= Tree injection =

Method of applying pesticides

Trunk injection or endotherapy also known as vegetative endotherapy, is a method of target-precise application of pesticides, plant resistance activators, or fertilizers into the xylem vascular tissue of a tree with the purpose of protecting the tree from pests, or to inject nutrients to correct for nutrient deficiencies. This method largely relies on harnessing the tree's vascular system to translocate and distribute the active compounds into the wood, canopy and roots where protection or nutrition is needed.

Trunk injection/endotherapy is currently the most popular method for control of damaging insects, pathogens, and nematodes in landscape tree care.

Endotherapy is the concept when treatments using the appropriate material formulation are carried out from the inside out through xylem translocation in the trunk/stem of plants during the photosynthetic cycle. Trunk injection is an older term that only reflects how the technique is performed.

== History ==
These methods were used from ancient times, Ibn-Al-Awam, is quoted by Hadj de Granade in 1158 as adding colour to flowers and flavours to fruits by injection. Leonardo da Vinci recorded in the fifteenth century the injection of arsenic to kill trees. Many others did experiments on injecting dyes into the plant and observing their translocation. In Russia methods were introduced by Shevyrev in 1894, Roth in Germany in 1896, for chlorosis treatment with ferrous salts by Nicolaev-Tzygankov (1898) and Jaczewski (1910), and for plant protection by the Polish entomologist Zygmunt Mokrzecki.

== Description ==

Endotherapy has been developed primarily for use on large size trees and in proximity of urban areas where ground- and air-spray applications are impractical due to substantial drift-driven pesticide losses or not allowed due to potential human exposure. However, the prime driver of tree injection use has been a wide spread need for control of many invasive tree pathogens and insects pests. The most infamous examples are that of fungi in the genus Ophiostoma that cause Dutch Elm Disease (DED) and the insect known as the emerald ash borer (Agrilus planipennis) which have specific biologies that lead to severe internal damage of wood and thus tree death, and which make their management extremely difficult or inefficient with classical pesticide application methods. Endotherapy for tree protection is viewed as environmentally safer alternative for pesticide application since the compound is delivered within the tree, thus allowing for selective exposure to plant pests. In landscapes and urban zones trunk injection significantly reduces the non-target exposure of water, soil, air, and wildlife to pesticides and fertilizers. In the last 20 years, tree injection is gaining momentum with the development and availability of new, efficient injection devices and injectable and xylem mobile formulations of pesticides, biopesticides and nutrients.

Endotherapy works by adding a water soluble chemical formulation directly into the lower trunk of the tree structure.

== Applications ==

A number of newly occurring and fast spreading invasive insect pests and diseases such as Polyphagous Shot Hole Borer (PSHB) (Euwallacea spp.), which can vector plant pathogenic fungus Fusarium euwallaceae, and Sudden Oak Death (SOD) caused by an Oomycete Phytophthora ramorum, establish the use of endotherapy as the most efficient tree protection technique in landscapes and urban forestry.

--------

PROBLEMS TO WORK ON
1 > Translate this sentence from the tree injection article into Spanish: "Endotherapy works by adding a water soluble chemical formulation directly into the lower trunk of the tree structure."
2 > According to the tree injection article, in what year did Shevyrev introduce these methods in Russia?
3 > Reproduce everything in the tree injection article from "Trunk injection/endotherapy is" down to "technique is performed.".

INFORMATION PROVIDED

--------

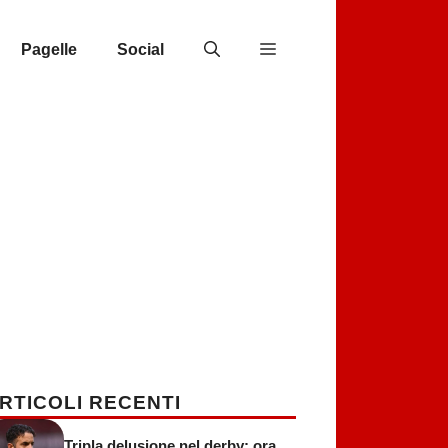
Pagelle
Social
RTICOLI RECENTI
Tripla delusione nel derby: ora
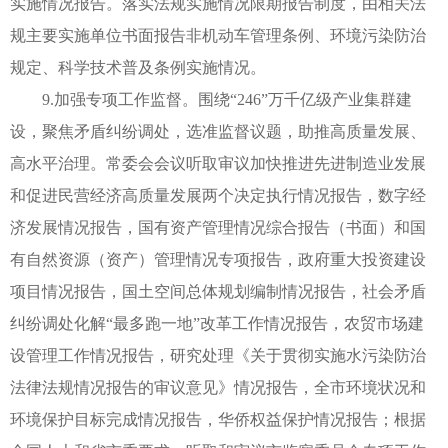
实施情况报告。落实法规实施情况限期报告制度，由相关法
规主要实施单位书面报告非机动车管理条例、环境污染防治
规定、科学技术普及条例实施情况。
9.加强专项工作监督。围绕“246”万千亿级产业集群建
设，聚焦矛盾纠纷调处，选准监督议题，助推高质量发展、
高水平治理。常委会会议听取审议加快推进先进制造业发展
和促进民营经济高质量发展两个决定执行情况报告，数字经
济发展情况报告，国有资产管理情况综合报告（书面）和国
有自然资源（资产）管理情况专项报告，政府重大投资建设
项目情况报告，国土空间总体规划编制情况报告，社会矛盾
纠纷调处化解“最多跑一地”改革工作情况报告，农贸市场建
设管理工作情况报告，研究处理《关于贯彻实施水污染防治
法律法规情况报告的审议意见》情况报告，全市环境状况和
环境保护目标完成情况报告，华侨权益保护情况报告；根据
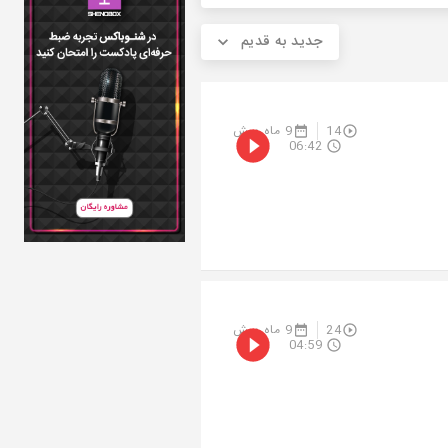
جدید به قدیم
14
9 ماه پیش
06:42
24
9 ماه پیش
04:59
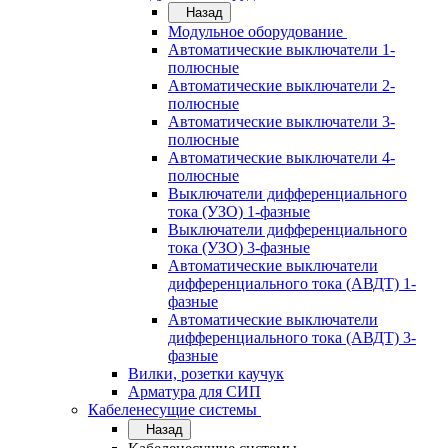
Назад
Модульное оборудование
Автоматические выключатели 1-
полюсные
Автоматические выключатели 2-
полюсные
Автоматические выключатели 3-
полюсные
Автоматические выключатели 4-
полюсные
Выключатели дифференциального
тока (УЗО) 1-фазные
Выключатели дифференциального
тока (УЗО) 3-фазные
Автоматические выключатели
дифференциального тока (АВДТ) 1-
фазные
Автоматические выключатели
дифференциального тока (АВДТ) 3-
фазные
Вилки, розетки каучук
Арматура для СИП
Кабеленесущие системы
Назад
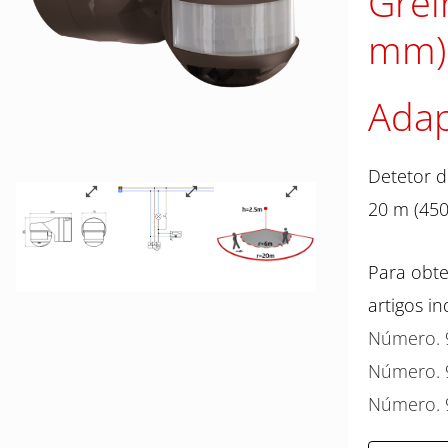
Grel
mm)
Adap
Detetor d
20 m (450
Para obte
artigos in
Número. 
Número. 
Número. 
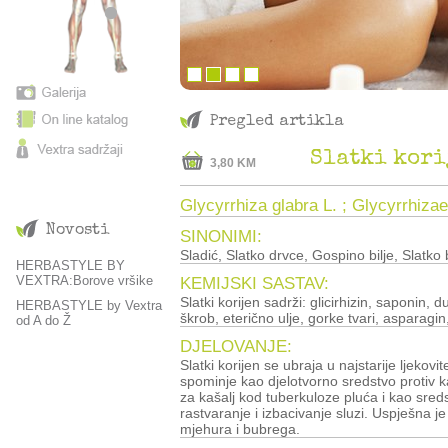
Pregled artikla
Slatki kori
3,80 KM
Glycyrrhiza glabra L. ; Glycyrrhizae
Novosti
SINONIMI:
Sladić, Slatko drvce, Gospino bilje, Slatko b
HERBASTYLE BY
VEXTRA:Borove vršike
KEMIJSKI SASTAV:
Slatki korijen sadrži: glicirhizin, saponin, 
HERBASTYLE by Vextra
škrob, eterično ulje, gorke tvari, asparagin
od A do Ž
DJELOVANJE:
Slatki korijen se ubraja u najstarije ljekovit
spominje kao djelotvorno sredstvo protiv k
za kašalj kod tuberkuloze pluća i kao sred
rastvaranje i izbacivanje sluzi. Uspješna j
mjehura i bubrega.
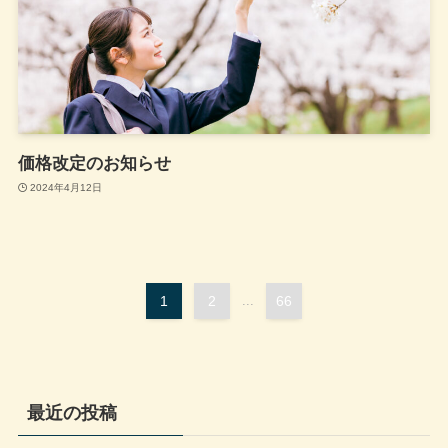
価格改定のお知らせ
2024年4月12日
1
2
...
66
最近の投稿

--------

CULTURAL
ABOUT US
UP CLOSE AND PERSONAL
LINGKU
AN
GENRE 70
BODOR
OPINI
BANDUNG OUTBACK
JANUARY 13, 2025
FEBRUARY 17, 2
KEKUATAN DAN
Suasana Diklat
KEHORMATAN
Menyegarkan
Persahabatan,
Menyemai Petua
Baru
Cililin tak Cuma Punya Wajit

--------

TASK-BY-TASK OUTPUTS
1 > La endoterapia funciona añadiendo una formulación química soluble en agua directamente en la parte inferior del tronco de la estructura del árbol.

2 > 1894

3 >
Trunk injection/endotherapy is currently the most popular method for control of damaging insects, pathogens, and nematodes in landscape tree care.

Endotherapy is the concept when treatments using the appropriate material formulation are carried out from the inside out through xylem translocation in the trunk/stem of plants during the photosynthetic cycle. Trunk injection is an older term that only reflects how the technique is performed.